Should the U.S. elect to raise tariffs, it could have ramifications on Wall Street as well. Given that possibility, it’s no wonder the VIX is rallying.

Over the weekend, some news of out China began to rock the boat a bit and could have implications for major U.S. companies such as Dell (NYSE:DELL), Microsoft (NASDAQ:MSFT) and HP (NYSE:HPQ).

China is ordering all state offices to remove foreign software and hardware within the next three years with hopes to increase domestic industry. It’s estimated that Beijing will to replace up to 20 million government agency computers with domestic products throughout these next three years, with the hope being that China won’t have to rely on foreign tech.

Movers in the Stock Market Today

Disney (NYSE:DIS) is on a roll, hitting $10 billion in the global box office for 2019. The achievement was notched this weekend after Frozen 2 pulled in another $125 million. Plus, Disney’s still expected to gross another $500 million before the end of 2019 with the anticipated Star Wars release.

As for record, Disney already holds that too. In July, Disney broke the previous record of $7.6 billion back in 2016.

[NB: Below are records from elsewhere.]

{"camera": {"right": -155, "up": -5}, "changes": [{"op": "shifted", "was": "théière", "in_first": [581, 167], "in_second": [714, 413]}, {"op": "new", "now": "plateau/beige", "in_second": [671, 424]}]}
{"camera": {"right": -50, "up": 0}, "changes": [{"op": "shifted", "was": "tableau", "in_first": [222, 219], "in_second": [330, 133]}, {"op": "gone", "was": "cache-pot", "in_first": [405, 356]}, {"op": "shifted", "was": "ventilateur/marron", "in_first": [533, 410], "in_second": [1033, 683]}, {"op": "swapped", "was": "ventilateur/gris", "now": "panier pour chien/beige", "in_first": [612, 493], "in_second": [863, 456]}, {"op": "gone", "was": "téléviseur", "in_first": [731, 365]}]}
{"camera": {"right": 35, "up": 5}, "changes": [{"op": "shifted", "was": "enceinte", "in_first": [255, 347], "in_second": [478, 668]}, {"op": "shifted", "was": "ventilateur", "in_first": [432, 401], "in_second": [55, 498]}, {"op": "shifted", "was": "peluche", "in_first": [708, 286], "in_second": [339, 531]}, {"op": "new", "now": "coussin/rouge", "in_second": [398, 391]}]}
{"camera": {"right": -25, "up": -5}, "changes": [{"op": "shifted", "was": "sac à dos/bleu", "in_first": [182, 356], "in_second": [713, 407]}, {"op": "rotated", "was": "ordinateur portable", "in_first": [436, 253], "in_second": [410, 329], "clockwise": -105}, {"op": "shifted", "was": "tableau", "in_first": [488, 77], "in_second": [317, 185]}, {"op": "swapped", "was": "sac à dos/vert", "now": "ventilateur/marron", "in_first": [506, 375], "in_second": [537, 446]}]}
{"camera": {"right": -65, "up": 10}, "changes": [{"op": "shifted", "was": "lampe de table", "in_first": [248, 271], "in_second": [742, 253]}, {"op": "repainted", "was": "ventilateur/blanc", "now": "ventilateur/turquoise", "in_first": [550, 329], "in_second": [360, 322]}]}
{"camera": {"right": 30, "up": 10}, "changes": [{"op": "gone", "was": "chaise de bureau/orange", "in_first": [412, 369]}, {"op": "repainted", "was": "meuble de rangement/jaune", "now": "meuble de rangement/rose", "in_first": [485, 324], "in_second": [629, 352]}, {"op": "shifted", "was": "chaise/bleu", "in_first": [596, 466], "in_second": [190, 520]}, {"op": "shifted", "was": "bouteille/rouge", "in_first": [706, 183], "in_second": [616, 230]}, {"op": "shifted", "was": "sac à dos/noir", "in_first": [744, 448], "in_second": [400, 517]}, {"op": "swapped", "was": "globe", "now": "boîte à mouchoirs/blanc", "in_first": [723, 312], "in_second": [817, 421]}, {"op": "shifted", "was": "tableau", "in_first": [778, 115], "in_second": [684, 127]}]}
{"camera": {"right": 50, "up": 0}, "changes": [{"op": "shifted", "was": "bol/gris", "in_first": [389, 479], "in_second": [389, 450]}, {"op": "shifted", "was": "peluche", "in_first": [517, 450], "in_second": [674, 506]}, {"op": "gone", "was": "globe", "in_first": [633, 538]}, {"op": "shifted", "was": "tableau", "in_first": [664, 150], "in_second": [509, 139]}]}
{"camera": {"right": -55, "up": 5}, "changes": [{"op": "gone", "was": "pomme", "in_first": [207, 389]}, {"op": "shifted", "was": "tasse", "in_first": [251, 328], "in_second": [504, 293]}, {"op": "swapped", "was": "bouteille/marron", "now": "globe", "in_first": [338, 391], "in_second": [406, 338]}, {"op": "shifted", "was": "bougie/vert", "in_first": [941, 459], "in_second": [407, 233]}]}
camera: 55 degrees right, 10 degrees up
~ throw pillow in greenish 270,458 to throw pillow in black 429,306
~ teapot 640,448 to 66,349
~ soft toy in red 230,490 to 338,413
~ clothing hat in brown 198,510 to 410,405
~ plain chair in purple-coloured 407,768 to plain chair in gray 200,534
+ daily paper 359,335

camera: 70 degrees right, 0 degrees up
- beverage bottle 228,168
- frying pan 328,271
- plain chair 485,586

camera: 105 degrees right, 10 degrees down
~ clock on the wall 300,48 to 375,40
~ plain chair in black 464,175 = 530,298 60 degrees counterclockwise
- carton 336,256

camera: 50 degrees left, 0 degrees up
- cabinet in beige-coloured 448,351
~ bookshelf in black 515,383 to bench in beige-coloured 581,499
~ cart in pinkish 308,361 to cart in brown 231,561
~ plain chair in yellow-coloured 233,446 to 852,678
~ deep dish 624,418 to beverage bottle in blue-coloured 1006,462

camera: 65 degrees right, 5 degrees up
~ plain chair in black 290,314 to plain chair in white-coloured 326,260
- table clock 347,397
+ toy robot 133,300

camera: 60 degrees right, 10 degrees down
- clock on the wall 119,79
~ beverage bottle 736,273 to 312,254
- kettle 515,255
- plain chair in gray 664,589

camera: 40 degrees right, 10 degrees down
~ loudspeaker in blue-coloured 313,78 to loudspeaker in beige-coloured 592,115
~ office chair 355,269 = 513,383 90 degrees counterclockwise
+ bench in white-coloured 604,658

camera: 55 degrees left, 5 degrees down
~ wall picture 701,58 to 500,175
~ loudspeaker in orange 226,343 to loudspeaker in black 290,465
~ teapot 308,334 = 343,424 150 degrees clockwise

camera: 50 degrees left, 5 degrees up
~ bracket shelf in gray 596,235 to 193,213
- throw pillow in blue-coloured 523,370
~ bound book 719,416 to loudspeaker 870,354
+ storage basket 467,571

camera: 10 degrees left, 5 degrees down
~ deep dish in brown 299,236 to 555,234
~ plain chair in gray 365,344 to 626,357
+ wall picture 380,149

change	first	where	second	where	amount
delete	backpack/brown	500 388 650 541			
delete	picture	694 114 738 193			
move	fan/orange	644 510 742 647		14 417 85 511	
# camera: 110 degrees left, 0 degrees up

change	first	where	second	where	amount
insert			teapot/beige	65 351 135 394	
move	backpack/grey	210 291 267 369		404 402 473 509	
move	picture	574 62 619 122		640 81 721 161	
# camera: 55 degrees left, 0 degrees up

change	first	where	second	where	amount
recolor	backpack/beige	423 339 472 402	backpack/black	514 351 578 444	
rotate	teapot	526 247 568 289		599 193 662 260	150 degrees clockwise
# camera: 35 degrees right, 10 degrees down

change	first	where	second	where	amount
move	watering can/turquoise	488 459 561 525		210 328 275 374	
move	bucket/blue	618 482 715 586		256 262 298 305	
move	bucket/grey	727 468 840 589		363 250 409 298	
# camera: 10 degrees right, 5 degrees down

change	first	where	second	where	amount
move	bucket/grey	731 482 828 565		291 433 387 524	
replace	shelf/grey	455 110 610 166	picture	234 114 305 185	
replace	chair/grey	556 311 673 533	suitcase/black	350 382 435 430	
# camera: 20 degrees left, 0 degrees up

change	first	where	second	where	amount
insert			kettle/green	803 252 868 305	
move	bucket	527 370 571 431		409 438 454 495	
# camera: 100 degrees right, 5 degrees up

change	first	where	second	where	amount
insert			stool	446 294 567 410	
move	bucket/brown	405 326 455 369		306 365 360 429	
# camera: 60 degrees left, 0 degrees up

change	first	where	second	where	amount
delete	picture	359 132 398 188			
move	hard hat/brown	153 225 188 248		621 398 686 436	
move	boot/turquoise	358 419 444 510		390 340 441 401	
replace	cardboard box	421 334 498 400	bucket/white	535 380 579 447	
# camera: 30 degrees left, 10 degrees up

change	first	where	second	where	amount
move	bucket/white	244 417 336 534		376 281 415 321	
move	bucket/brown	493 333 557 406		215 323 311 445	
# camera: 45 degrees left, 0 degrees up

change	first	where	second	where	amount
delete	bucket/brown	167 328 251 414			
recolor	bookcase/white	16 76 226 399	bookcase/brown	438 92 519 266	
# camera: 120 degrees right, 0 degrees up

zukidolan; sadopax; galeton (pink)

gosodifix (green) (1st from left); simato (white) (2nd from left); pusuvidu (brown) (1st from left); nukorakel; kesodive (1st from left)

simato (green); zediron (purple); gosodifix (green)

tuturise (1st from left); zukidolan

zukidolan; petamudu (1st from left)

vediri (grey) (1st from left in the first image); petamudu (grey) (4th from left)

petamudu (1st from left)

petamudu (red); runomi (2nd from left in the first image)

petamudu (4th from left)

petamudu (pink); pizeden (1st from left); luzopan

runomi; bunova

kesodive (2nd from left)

Morgan Stanley (NYSE:MS) will reportedly ax about 2% of its workforce, mostly in tech and operations. 2% of its workforce won’t necessarily rock the unemployment office. But the company’s catalyst could be a reflection of both Wall Street and other firms worldwide. The uncertain global outlook is the company’s reasoning.

It’s one more thing that, potentially, could be cleared up with a trade war agreement.

Earlier this year, Microsoft won the JEDI contract with the Pentagon, which is expected to span 10 years. Amazon (NASDAQ:AMZN) continues to dispute the Pentagon’s choice to select MSFT for the role. The company believes it lost the decision because of its political standing with the White House.

The contract is expected to be valued at around $10 billion over that time frame, and while that’s not necessarily a game-changer for Microsoft and its $1 trillion market capitalization, some analysts believe it could act as a catalyst for a positive ripple effect down the road.

Heard on the Street

Morgan Stanley initiated Virgin Galactic (NYSE:SPCE) with a new “overweight” rating and slapped a $22 price target on the stock. Shares erupted almost 16% on the day in response.

Goldman Sachs cut Macy’s (NYSE:M) to “sell” with a $12 price target. From Friday’s close, the target implied about 20% downside. Although shares opened lower on the day, they ended higher by about 2%. How about that action?

HSBC put a price target of $40 on (NASDAQ:JD) to go along with their new “buy” rating.

Bank of America/Merrill Lynch came out with a double-double upgrade. It might sound like an order at In-N-Out, but instead of burgers, these analysts are bullish on chips.

They upgraded Skyworks Solutions (NASDAQ:SWKS) and Qorvo (NASDAQ:QRVO) to “buy” from “underperform.” For SWKS, they bumped their price target to $122 from $92 and for QRVO, they went to $130 from $80.

Why such a big upgrade and significant boost their price targets? The analyst is bullish on 5G adoption, which could drive significant growth for component companies like SWKS and QRVO.